## Required action
Please retype the listing below without a single change.

--- START ---

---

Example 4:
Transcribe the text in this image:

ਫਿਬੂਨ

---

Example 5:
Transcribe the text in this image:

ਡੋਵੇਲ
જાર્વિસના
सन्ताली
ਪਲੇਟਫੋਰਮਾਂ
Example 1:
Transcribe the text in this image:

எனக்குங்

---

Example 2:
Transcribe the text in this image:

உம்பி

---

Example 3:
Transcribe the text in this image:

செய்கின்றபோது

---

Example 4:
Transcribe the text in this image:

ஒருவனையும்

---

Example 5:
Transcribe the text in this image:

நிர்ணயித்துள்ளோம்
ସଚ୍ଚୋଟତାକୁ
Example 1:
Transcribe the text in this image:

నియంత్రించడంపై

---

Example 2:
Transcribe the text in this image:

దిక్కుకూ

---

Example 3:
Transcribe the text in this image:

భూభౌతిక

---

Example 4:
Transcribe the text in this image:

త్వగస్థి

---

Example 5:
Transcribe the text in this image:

--- END ---

## Your response
---

Example 4:
Transcribe the text in this image:

ਫਿਬੂਨ

---

Example 5:
Transcribe the text in this image:

ਡੋਵੇਲ
જાર્વિસના
सन्ताली
ਪਲੇਟਫੋਰਮਾਂ
Example 1:
Transcribe the text in this image:

எனக்குங்

---

Example 2:
Transcribe the text in this image:

உம்பி

---

Example 3:
Transcribe the text in this image:

செய்கின்றபோது

---

Example 4:
Transcribe the text in this image:

ஒருவனையும்

---

Example 5:
Transcribe the text in this image:

நிர்ணயித்துள்ளோம்
ସଚ୍ଚୋଟତାକୁ
Example 1:
Transcribe the text in this image:

నియంత్రించడంపై

---

Example 2:
Transcribe the text in this image:

దిక్కుకూ

---

Example 3:
Transcribe the text in this image:

భూభౌతిక

---

Example 4:
Transcribe the text in this image:

త్వగస్థి

---

Example 5:
Transcribe the text in this image:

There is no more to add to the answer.